I’m not so lucky. I’m a fusser, an analyser and a nit-picker. Once, a dear friend told me that the only thing I needed to know about God was that I wasn’t it. True. And that pretty sums up my definition of God (a Great Mystery of which I am a part and which resides in me, but is greater than I am), but it doesn’t help me develop a greater relationship with Whatever It Is That Isn’t Me. At one time or another I’ve studied Baha’i, Judaism, Islam, Midewin (traditional Ojibway religion), Buddhism, Taoism, Hinduism, Wiccan, Quaker, Unitarian Universalist… I could go on, but you get the point. There was nothing about the core theology of any of the religions I’d studied I didn’t agree with, nothing I couldn’t intellectually find peace with.

Okay, I can hear some of my more traditionally-minded friends shrieking here – calling me a “Relativist” and praying for my soul. Thanks. I can use all the prayers I can get. But really, I don’t believe all things are equally valid. What I believe is that The Great Mystery, The Ineffable, The Creative Force, God, if you will, loves all of us equally and will use whatever set of symbols, whatever messenger will best reach us.

Joe Couture, an ex-Jesuit priest who returned to his Cree roots, once said that the Native American Thunderbird and the Archangel Michael are the same spirit. Precisely.

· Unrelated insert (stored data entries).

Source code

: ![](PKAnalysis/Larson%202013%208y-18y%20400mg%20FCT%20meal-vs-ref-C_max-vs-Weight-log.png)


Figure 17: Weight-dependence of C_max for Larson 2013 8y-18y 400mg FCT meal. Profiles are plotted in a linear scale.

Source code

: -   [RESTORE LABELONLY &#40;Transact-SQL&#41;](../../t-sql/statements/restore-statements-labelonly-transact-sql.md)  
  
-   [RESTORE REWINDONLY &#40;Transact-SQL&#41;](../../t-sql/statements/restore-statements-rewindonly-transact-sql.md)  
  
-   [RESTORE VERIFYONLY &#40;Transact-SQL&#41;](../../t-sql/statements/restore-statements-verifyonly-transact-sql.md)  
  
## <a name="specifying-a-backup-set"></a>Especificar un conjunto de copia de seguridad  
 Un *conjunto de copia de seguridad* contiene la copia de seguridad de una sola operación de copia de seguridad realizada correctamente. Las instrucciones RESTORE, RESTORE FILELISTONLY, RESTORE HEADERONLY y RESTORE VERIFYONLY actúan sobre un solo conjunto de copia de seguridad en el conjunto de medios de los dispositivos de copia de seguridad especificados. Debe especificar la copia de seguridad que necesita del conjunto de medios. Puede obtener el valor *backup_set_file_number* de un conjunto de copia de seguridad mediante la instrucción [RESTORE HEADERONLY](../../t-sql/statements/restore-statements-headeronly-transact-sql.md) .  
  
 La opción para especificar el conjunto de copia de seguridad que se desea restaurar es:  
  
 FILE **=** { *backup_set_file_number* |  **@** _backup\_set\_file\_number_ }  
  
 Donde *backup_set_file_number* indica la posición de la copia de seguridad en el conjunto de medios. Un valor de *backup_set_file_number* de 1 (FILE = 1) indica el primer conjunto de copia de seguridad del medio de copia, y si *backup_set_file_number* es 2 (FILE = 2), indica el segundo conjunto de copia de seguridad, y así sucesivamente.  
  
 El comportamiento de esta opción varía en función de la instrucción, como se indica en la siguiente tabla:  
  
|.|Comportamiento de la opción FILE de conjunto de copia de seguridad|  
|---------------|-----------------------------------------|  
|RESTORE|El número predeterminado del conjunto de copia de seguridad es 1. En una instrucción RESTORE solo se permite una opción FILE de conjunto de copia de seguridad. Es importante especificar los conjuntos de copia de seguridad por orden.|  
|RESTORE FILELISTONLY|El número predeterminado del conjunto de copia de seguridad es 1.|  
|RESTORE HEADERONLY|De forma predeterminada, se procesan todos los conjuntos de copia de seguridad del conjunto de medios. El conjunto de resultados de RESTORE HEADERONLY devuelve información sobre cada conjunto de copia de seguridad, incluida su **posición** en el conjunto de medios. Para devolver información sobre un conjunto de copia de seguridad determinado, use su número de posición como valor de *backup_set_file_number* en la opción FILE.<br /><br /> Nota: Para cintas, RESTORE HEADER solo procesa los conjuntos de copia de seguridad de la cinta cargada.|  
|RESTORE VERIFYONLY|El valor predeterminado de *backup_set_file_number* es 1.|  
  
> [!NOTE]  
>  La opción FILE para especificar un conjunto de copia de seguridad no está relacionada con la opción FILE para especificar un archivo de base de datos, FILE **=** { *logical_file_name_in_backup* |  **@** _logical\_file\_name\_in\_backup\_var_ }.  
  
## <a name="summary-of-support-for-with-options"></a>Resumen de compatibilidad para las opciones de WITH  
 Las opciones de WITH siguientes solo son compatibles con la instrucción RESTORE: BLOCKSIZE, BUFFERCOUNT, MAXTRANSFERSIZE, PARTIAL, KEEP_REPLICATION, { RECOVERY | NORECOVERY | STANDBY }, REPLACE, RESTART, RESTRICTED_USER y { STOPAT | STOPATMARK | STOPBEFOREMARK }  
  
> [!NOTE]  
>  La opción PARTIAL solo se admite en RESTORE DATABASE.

For some the language that speaks to them might even be science and the limitless mystery of infinity, which leaves the whole question of God out of it and is, I suspect, just fine with God if that’s what works for you.

Still, after decades of searching, my horizons were so broad they stretched out in a meaningless waste in all directions: covered a lot of ground, none of is deeply. Intellectually, I was satisfied (possibly even self-satisfied), but something was missing. I’ve always believed in a power greater than myself, but for a long time I had the niggling sense that there was something just outside my line of vision that I couldn’t quite pull into focus.

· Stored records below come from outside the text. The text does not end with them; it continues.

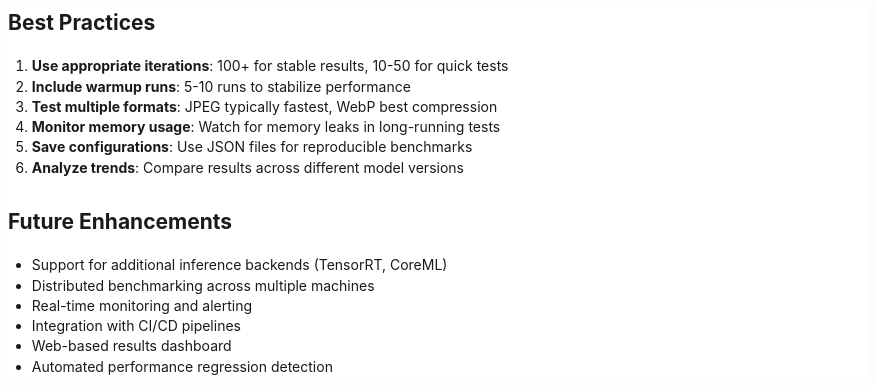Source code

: ## Best Practices

1. **Use appropriate iterations**: 100+ for stable results, 10-50 for quick tests
2. **Include warmup runs**: 5-10 runs to stabilize performance
3. **Test multiple formats**: JPEG typically fastest, WebP best compression
4. **Monitor memory usage**: Watch for memory leaks in long-running tests
5. **Save configurations**: Use JSON files for reproducible benchmarks
6. **Analyze trends**: Compare results across different model versions

## Future Enhancements

- Support for additional inference backends (TensorRT, CoreML)
- Distributed benchmarking across multiple machines
- Real-time monitoring and alerting
- Integration with CI/CD pipelines
- Web-based results dashboard
- Automated performance regression detection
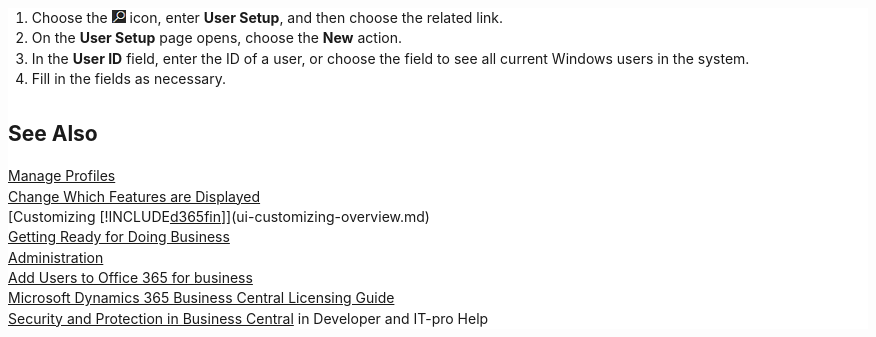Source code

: 1. Choose the ![Lightbulb that opens the Tell Me feature](media/ui-search/search_small.png "Tell me what you want to do") icon, enter **User Setup**, and then choose the related link.
2. On the **User Setup** page opens, choose the **New** action.
3. In the **User ID** field, enter the ID of a user, or choose the field to see all current Windows users in the system.
4. Fill in the fields as necessary.

## See Also
[Manage Profiles](admin-users-profiles-roles.md)  
[Change Which Features are Displayed](ui-experiences.md)  
[Customizing [!INCLUDE[d365fin](includes/d365fin_md.md)]](ui-customizing-overview.md)  
[Getting Ready for Doing Business](ui-get-ready-business.md)  
[Administration](admin-setup-and-administration.md)  
[Add Users to Office 365 for business](https://aka.ms/CreateOffice365Users)  
[Microsoft Dynamics 365 Business Central Licensing Guide](https://aka.ms/BusinessCentralLicensing)  
[Security and Protection in Business Central](/dynamics365/business-central/dev-itpro/security/security-and-protection) in Developer and IT-pro Help

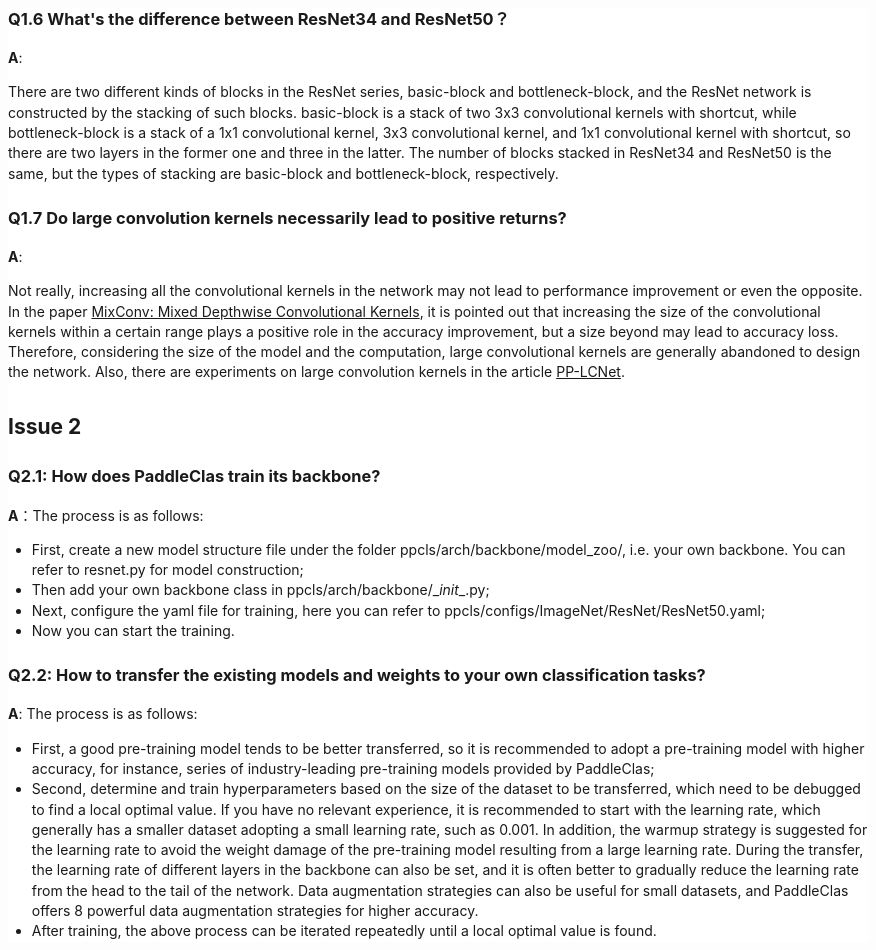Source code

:### Q1.6 What's the difference between ResNet34 and ResNet50？

**A**:

There are two different kinds of blocks in the ResNet series, basic-block and bottleneck-block, and the ResNet network is constructed by the stacking of such blocks. basic-block is a stack of two 3x3 convolutional kernels with shortcut, while bottleneck-block is a stack of a 1x1 convolutional kernel, 3x3 convolutional kernel, and 1x1 convolutional kernel with shortcut, so there are two layers in the former one and three in the latter. The number of blocks stacked in ResNet34 and ResNet50 is the same, but the types of stacking are basic-block and bottleneck-block, respectively.

### Q1.7 Do large convolution kernels necessarily lead to positive returns?

**A**:

Not really, increasing all the convolutional kernels in the network may not lead to performance improvement or even the opposite. In the paper [MixConv: Mixed Depthwise Convolutional Kernels](https://arxiv.org/abs/1907.09595), it is pointed out that increasing the size of the convolutional kernels within a certain range plays a positive role in the accuracy improvement, but a size beyond may lead to accuracy loss. Therefore, considering the size of the model and the computation, large convolutional kernels are generally abandoned to design the network. Also, there are experiments on large convolution kernels in the article [PP-LCNet](../models/PP-LCNet_en.md).

<a name="2"></a>

## Issue 2

### Q2.1: How does PaddleClas train its backbone?

**A**：The process is as follows:

- First, create a new model structure file under the folder ppcls/arch/backbone/model_zoo/, i.e. your own backbone. You can refer to resnet.py for model construction;
- Then add your own backbone class in ppcls/arch/backbone/\__init__.py;
- Next, configure the yaml file for training, here you can refer to ppcls/configs/ImageNet/ResNet/ResNet50.yaml;
- Now you can start the training.

### Q2.2: How to transfer the existing models and weights to your own classification tasks?

**A**: The process is as follows:

- First, a good pre-training model tends to be better transferred, so it is recommended to adopt a pre-training model with higher accuracy, for instance, series of industry-leading pre-training models provided by PaddleClas;
- Second, determine and train hyperparameters based on the size of the dataset to be transferred, which need to be debugged to find a local optimal value. If you have no relevant experience, it is recommended to start with the learning rate, which generally has a smaller dataset adopting a small learning rate, such as 0.001. In addition, the warmup strategy is suggested for the learning rate to avoid the weight damage of the pre-training model resulting from a large learning rate. During the transfer, the learning rate of different layers in the backbone can also be set, and it is often better to gradually reduce the learning rate from the head to the tail of the network. Data augmentation strategies can also be useful for small datasets, and PaddleClas offers 8 powerful data augmentation strategies for higher accuracy.
- After training, the above process can be iterated repeatedly until a local optimal value is found.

Many of my dear friends shun religion because they have awful associations with the symbols of those religions. You know who you are, you call yourself Born Again Pagans (which is a religion, too, after all), or Recovering Catholics, or Scientists! (there’s a good article by P.J. O’Rourke on faith and science here.) I’m no different that anyone else. Symbols can really hang me up. Less now, but back at the time I’m writing about, I had a few, ahem, issues.

Still, I always maintained that although God does not require of us that we each follow the precisely same path to His/Her door; God does offer us an invitation to respond to that which resonates in us. And I’ve always suspected God could be pretty persistent about the invitation.

So, there I was. In a church. For the second time. Resonating like a ten-ton church bell. If I truly believed that no religion was ‘better’ than another, that all such symbolic language was used by a loving God to try and reach us, then why was I so resistant to investigating the symbols of Christianity?

Indeed. Could the problem rest not with the symbolic language of Christianity, but with me and my prejudices? Open-minded ME? Yuck.